**WORK TASK**
In the data below, the answer is the run of lines from the line containing "the plate of fruit at point (373, 382)" through the line containing "the person in gray robe at point (269, 454)", both included; print it exactly and nothing else.

==*==

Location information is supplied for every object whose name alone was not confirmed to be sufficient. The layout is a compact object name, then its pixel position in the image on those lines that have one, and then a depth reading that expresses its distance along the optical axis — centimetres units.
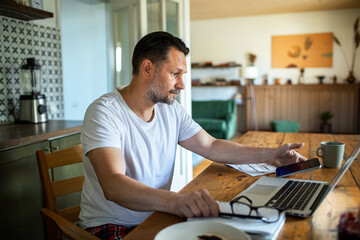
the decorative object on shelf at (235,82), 757
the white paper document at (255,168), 130
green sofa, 628
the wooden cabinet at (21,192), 180
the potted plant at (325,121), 689
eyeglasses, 76
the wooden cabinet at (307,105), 702
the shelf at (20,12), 219
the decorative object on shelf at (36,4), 247
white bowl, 68
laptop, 88
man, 107
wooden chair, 108
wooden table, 76
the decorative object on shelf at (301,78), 725
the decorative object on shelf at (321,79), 704
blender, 250
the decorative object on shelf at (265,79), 749
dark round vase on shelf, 690
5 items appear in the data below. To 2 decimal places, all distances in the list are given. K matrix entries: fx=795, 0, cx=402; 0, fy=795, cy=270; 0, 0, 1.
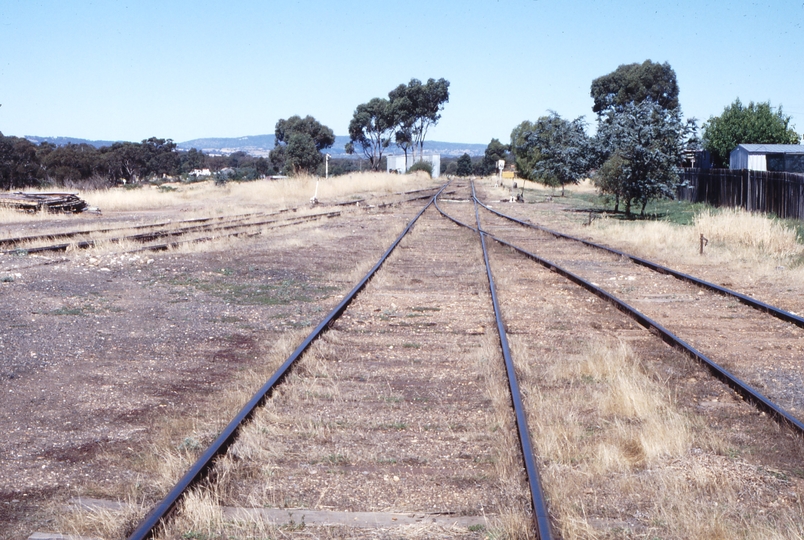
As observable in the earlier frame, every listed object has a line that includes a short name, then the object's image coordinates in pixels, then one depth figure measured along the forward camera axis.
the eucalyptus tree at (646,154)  26.73
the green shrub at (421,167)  87.69
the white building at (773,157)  42.62
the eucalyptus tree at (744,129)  59.41
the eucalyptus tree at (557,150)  32.75
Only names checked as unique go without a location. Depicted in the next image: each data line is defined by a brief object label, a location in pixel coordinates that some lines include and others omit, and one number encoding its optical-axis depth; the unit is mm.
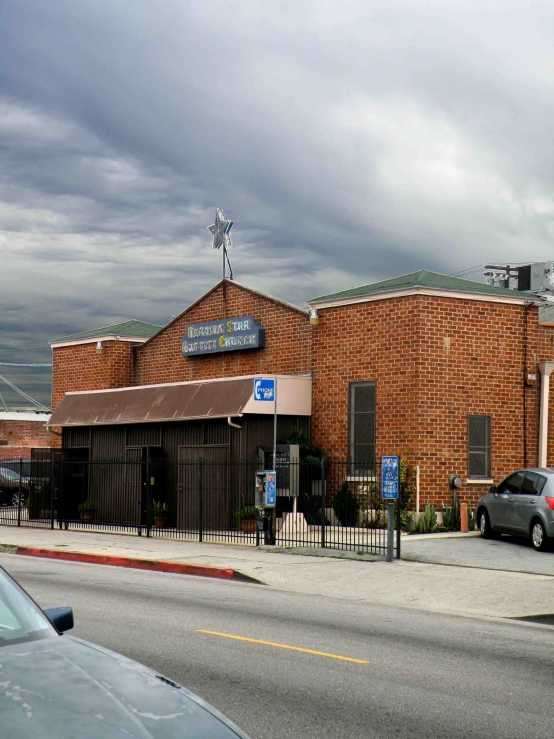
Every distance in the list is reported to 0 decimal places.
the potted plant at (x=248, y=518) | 24391
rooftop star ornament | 30219
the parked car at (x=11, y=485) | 40094
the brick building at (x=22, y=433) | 62819
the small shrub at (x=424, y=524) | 23453
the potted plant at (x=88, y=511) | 29531
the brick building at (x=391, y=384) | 24516
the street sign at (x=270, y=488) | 20781
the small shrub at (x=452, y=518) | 23828
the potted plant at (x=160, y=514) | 27484
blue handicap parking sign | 18266
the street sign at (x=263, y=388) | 22844
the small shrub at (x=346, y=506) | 23750
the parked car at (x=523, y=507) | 19328
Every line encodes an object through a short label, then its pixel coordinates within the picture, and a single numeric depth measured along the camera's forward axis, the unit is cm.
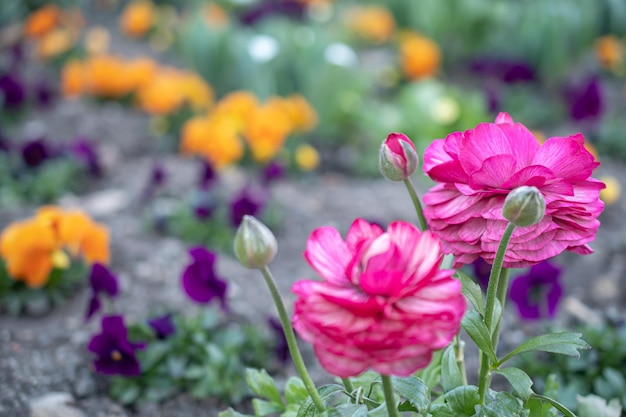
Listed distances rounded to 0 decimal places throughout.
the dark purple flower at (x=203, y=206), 211
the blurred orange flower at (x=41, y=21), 393
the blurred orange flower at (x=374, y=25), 418
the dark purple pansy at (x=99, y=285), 151
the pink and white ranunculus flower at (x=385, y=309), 68
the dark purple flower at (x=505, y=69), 335
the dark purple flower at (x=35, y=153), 239
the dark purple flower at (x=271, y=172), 229
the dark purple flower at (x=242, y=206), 202
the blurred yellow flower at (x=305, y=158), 265
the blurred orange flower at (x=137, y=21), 418
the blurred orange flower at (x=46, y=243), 167
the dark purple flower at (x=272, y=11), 390
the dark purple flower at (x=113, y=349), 140
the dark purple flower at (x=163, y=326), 148
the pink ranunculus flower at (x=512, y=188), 81
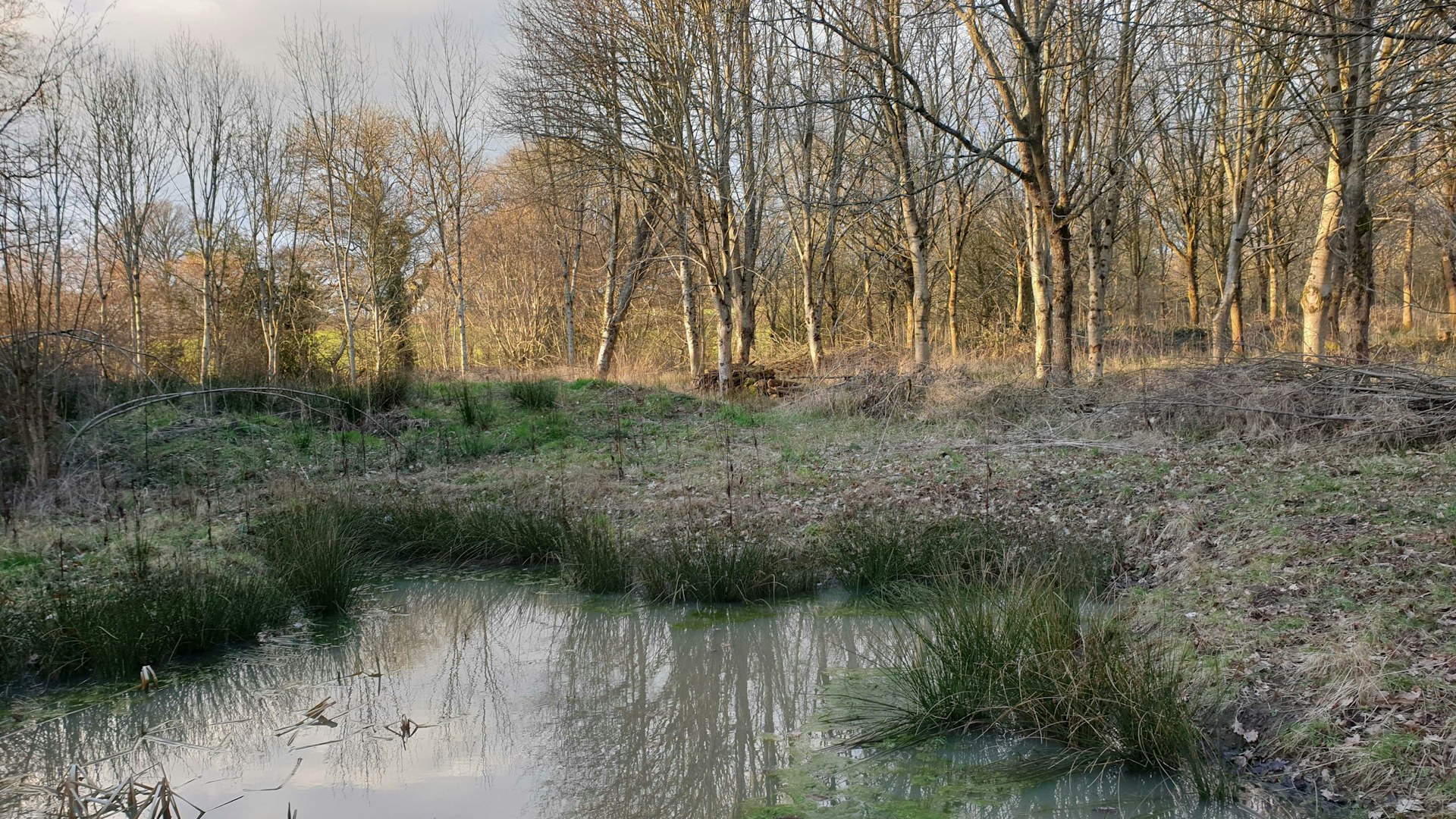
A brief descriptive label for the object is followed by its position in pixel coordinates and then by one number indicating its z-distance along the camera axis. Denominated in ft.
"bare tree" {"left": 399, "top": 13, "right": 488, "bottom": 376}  75.56
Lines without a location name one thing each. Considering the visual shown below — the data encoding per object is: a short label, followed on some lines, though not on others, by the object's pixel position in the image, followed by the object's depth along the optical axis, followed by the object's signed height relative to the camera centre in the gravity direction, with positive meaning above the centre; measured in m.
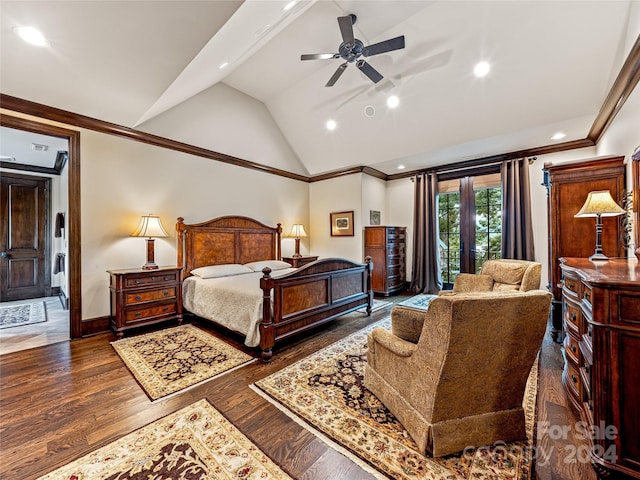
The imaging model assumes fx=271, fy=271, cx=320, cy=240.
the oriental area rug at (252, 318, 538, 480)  1.46 -1.21
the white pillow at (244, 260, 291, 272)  4.84 -0.38
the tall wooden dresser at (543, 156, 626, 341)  2.93 +0.31
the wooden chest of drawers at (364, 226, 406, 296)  5.70 -0.29
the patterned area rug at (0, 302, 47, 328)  3.99 -1.08
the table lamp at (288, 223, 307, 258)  5.88 +0.25
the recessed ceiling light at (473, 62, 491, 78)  3.48 +2.24
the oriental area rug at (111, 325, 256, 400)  2.36 -1.17
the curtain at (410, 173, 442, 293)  5.85 +0.08
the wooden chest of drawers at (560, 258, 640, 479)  1.26 -0.64
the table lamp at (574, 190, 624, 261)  2.43 +0.28
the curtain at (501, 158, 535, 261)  4.78 +0.51
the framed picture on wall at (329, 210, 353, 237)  5.99 +0.43
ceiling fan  2.82 +2.21
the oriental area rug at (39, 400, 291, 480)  1.44 -1.20
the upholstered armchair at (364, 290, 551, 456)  1.38 -0.71
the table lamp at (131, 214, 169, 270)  3.68 +0.19
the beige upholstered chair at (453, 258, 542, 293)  2.71 -0.42
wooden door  5.36 +0.20
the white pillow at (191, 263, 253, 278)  4.14 -0.41
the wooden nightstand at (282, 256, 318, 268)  5.82 -0.36
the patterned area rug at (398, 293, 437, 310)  4.91 -1.13
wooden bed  2.87 -0.41
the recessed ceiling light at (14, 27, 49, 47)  2.19 +1.77
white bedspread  2.86 -0.69
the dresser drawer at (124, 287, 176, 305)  3.44 -0.66
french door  5.36 +0.39
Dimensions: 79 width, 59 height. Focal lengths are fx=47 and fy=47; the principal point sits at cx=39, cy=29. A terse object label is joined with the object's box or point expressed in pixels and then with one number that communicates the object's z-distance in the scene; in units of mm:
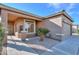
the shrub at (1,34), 1595
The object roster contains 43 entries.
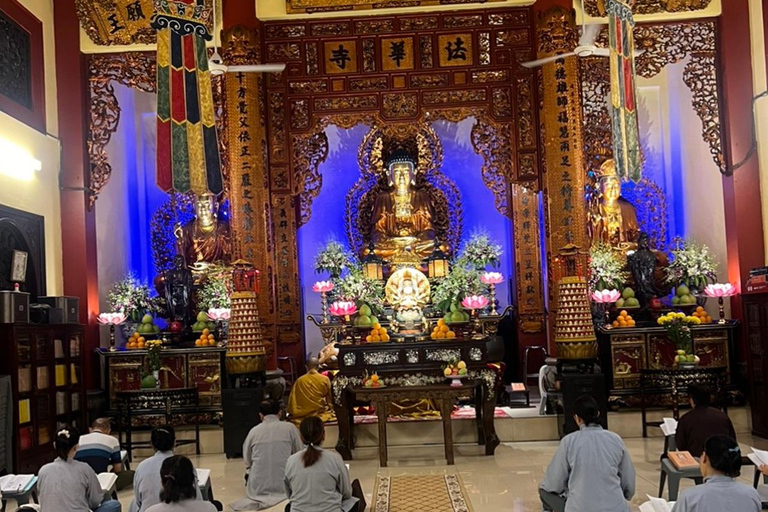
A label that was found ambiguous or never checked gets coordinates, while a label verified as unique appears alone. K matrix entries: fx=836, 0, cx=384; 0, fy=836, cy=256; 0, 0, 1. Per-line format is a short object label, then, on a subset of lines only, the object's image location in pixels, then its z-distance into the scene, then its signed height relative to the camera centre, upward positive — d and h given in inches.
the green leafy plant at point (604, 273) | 389.4 +6.5
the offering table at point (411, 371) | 321.4 -30.4
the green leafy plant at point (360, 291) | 406.9 +3.3
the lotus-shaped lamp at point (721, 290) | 364.2 -3.9
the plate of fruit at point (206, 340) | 371.6 -15.9
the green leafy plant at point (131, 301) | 400.8 +3.4
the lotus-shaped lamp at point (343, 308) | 386.0 -4.6
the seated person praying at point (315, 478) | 170.7 -36.9
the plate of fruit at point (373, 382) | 314.2 -32.5
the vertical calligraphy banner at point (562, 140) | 357.1 +63.6
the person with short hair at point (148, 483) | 171.8 -36.3
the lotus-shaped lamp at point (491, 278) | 420.2 +6.9
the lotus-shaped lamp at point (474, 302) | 384.2 -4.6
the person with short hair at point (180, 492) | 135.3 -30.2
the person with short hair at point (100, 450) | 239.6 -40.7
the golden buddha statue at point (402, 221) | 466.3 +42.1
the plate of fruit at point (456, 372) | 313.4 -30.2
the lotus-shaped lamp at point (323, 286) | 426.6 +6.6
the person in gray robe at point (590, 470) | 158.6 -35.3
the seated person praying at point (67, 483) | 176.2 -36.7
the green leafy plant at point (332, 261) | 442.3 +19.9
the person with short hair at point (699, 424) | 200.1 -34.4
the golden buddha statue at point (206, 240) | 436.5 +33.9
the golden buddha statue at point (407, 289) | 399.9 +3.2
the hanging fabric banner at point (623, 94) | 257.9 +59.7
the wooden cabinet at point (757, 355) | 327.3 -30.3
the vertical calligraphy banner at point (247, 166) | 365.7 +59.8
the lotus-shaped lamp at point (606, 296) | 376.8 -4.2
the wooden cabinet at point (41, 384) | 287.7 -26.9
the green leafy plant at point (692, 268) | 388.8 +6.7
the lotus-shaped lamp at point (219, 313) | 386.8 -4.4
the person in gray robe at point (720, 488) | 122.5 -30.7
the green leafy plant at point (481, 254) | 443.2 +20.1
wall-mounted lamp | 318.3 +59.5
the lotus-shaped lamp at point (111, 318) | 374.6 -4.3
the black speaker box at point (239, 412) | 335.6 -43.8
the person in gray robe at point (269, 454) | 226.5 -41.7
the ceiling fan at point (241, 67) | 359.7 +102.4
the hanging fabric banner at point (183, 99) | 286.4 +71.1
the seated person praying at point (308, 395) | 302.0 -34.4
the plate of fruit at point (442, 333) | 345.4 -16.3
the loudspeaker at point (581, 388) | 334.6 -40.5
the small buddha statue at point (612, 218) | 425.1 +34.7
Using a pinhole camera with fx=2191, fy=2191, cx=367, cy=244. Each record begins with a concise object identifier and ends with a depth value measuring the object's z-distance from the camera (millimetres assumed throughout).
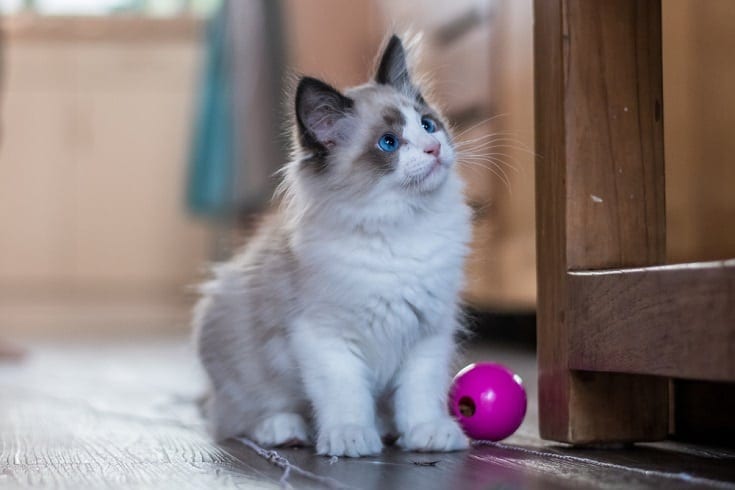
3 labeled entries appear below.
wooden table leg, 1108
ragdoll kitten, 1116
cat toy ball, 1144
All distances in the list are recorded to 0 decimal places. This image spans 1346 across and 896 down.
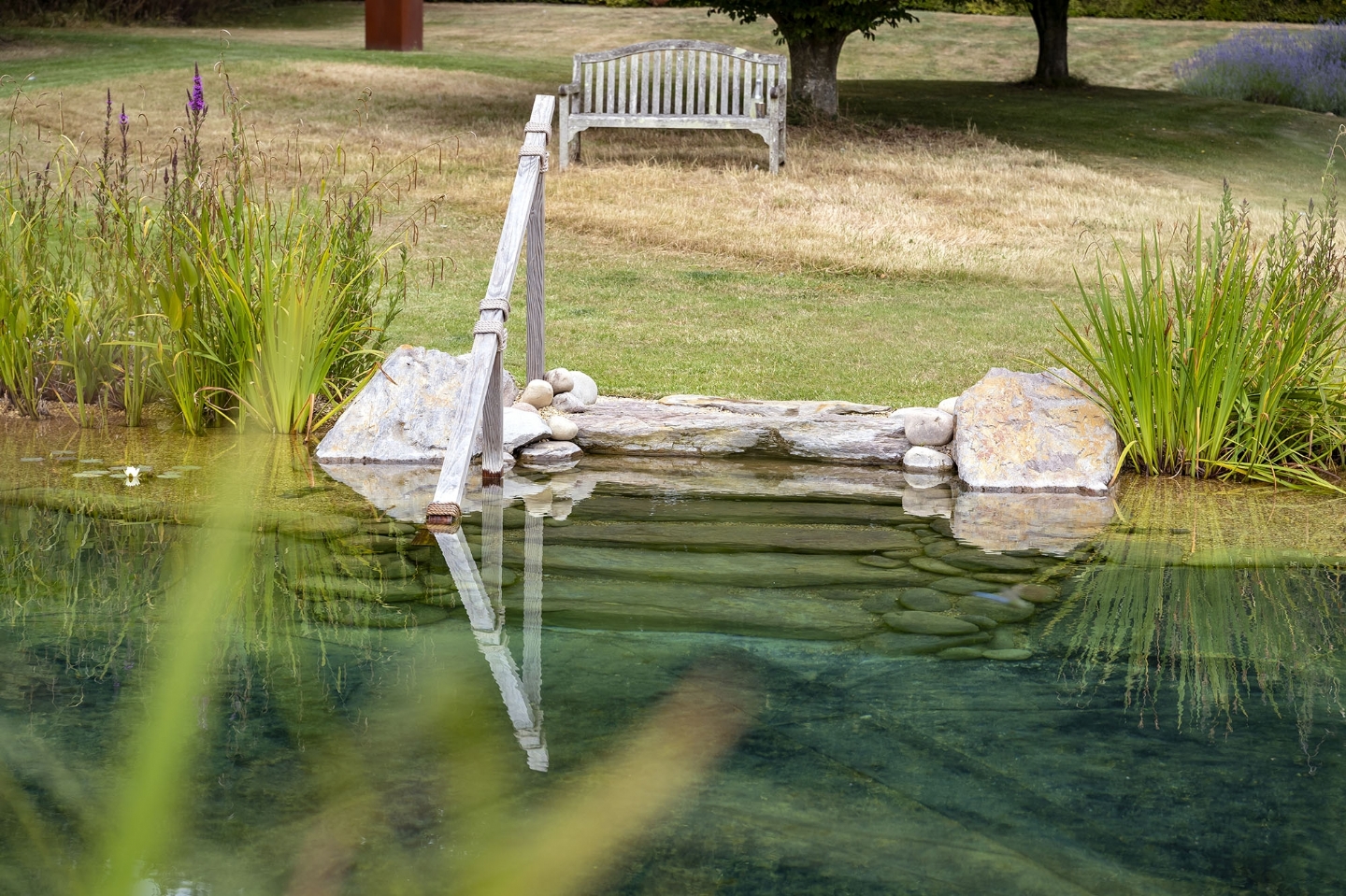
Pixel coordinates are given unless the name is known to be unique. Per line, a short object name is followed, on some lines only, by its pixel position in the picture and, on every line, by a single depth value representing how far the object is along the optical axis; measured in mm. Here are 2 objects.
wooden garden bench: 12750
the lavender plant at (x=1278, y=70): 20047
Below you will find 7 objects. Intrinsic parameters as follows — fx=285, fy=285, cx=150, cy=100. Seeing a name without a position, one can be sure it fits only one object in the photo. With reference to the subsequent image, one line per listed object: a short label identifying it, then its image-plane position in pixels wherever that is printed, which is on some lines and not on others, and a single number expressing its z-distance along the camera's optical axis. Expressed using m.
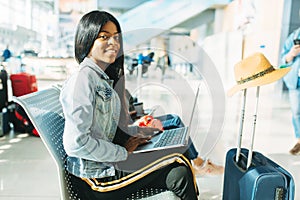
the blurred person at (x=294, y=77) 2.60
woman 0.91
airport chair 0.98
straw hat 1.19
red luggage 3.42
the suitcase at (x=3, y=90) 3.14
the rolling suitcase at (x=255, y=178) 1.11
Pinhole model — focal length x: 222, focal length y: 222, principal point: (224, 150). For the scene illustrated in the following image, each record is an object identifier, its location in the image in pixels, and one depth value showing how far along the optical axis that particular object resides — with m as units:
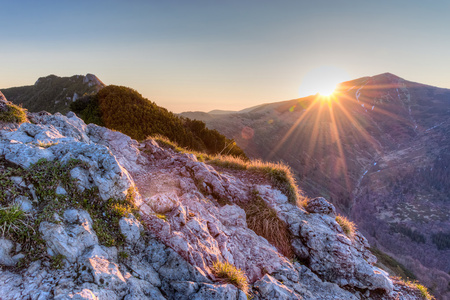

==*==

**ANSWER FOR THE TASK**
the plate of fruit at point (373, 382) | 314.2 -32.5
the vertical calligraphy banner at point (562, 140) | 357.1 +63.6
the person with short hair at point (148, 483) | 171.8 -36.3
the lotus-shaped lamp at point (491, 278) | 420.2 +6.9
the lotus-shaped lamp at point (474, 302) | 384.2 -4.6
the person with short hair at point (180, 492) | 135.3 -30.2
the person with short hair at point (100, 450) | 239.6 -40.7
the golden buddha statue at point (402, 221) | 466.3 +42.1
the plate of fruit at point (456, 372) | 313.4 -30.2
the lotus-shaped lamp at point (323, 286) | 426.6 +6.6
the person in gray robe at point (590, 470) | 158.6 -35.3
the seated person praying at point (67, 483) | 176.2 -36.7
the green leafy plant at point (332, 261) | 442.3 +19.9
the person with short hair at point (699, 424) | 200.1 -34.4
the golden buddha statue at point (206, 240) | 436.5 +33.9
the golden buddha statue at point (407, 289) | 399.9 +3.2
the hanging fabric banner at point (623, 94) | 257.9 +59.7
the wooden cabinet at point (757, 355) | 327.3 -30.3
the vertical calligraphy banner at point (247, 166) | 365.7 +59.8
the lotus-shaped lamp at point (606, 296) | 376.8 -4.2
the wooden cabinet at point (41, 384) | 287.7 -26.9
the green leafy plant at point (692, 268) | 388.8 +6.7
the lotus-shaped lamp at point (219, 313) | 386.8 -4.4
the person in gray robe at point (720, 488) | 122.5 -30.7
the green leafy plant at point (481, 254) | 443.2 +20.1
wall-mounted lamp | 318.3 +59.5
the lotus-shaped lamp at point (111, 318) | 374.6 -4.3
the black speaker box at point (239, 412) | 335.6 -43.8
the person in gray robe at point (269, 454) | 226.5 -41.7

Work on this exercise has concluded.